Work item:
Retrieve each line that contains the word "công" from the entries below.

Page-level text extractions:
[Start of section]
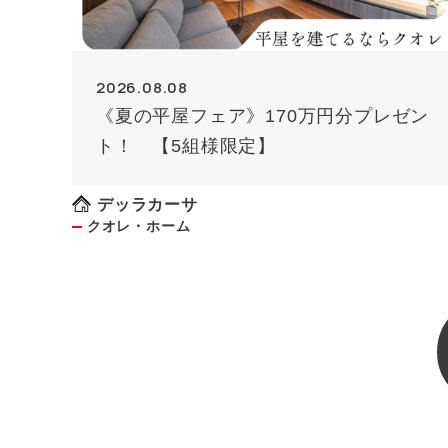
2026.08.08
《夏の平屋フェア》170万円分プレゼン
ト！ 【5組様限定】
デッラカーサ
クオレ・ホーム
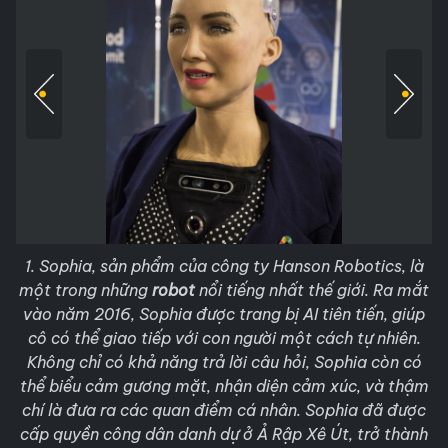
1. Sophia, sản phẩm của công ty Hanson Robotics, là
một trong những
robot
nổi tiếng nhất thế giới. Ra mắt
vào năm 2016, Sophia được trang bị AI tiên tiến, giúp
cô có thể giao tiếp với con người một cách tự nhiên.
Không chỉ có khả năng trả lời câu hỏi, Sophia còn có
thể biểu cảm gương mặt, nhận diện cảm xúc, và thậm
chí là đưa ra các quan điểm cá nhân. Sophia đã được
cấp quyền công dân danh dự ở Ả Rập Xê Út, trở thành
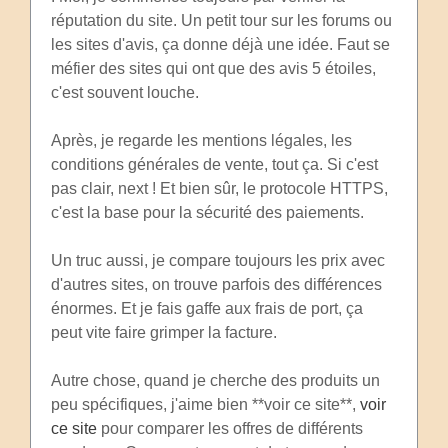
réputation du site. Un petit tour sur les forums ou
les sites d'avis, ça donne déjà une idée. Faut se
méfier des sites qui ont que des avis 5 étoiles,
c'est souvent louche.
Après, je regarde les mentions légales, les
conditions générales de vente, tout ça. Si c'est
pas clair, next ! Et bien sûr, le protocole HTTPS,
c'est la base pour la sécurité des paiements.
Un truc aussi, je compare toujours les prix avec
d'autres sites, on trouve parfois des différences
énormes. Et je fais gaffe aux frais de port, ça
peut vite faire grimper la facture.
Autre chose, quand je cherche des produits un
peu spécifiques, j'aime bien **voir ce site**,
voir
ce site
pour comparer les offres de différents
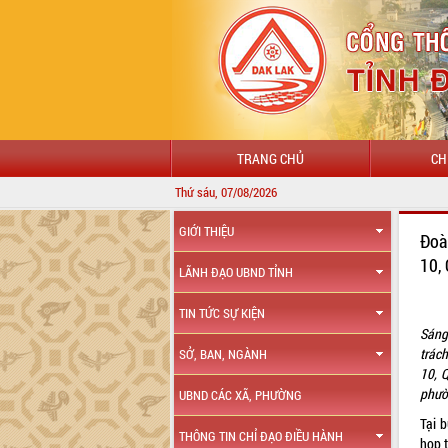
TRANG CHỦ
CH
Thứ sáu, 07/08/2026
GIỚI THIỆU
Đoà
10,
LÃNH ĐẠO UBND TỈNH
TIN TỨC SỰ KIỆN
Sáng
trác
SỞ, BAN, NGÀNH
10, Q
phườ
UBND CÁC XÃ, PHƯỜNG
Tại 
THÔNG TIN CHỈ ĐẠO ĐIỀU HÀNH
họp 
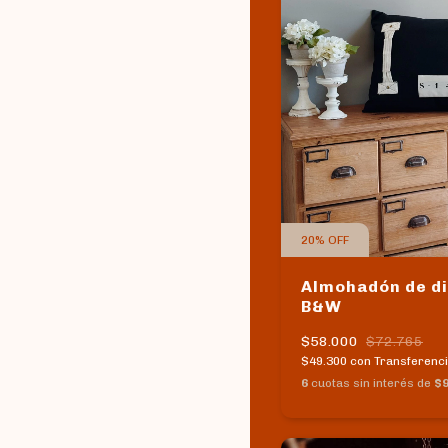
20
%
OFF
Almohadón de di
B&W
$58.000
$72.765
$49.300
con
Transferenci
6
cuotas sin interés de
$9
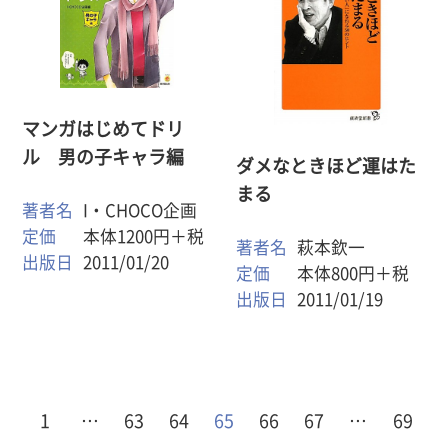
マンガはじめてドリ
ル 男の子キャラ編
ダメなときほど運はた
まる
著者名
I・CHOCO企画
定価
本体1200円＋税
著者名
萩本欽一
出版日
2011/01/20
定価
本体800円＋税
出版日
2011/01/19
1
…
63
64
65
66
67
…
69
[End of section]
Task response:
1. Sophia, sản phẩm của công ty Hanson Robotics, là
cấp quyền công dân danh dự ở Ả Rập Xê Út, trở thành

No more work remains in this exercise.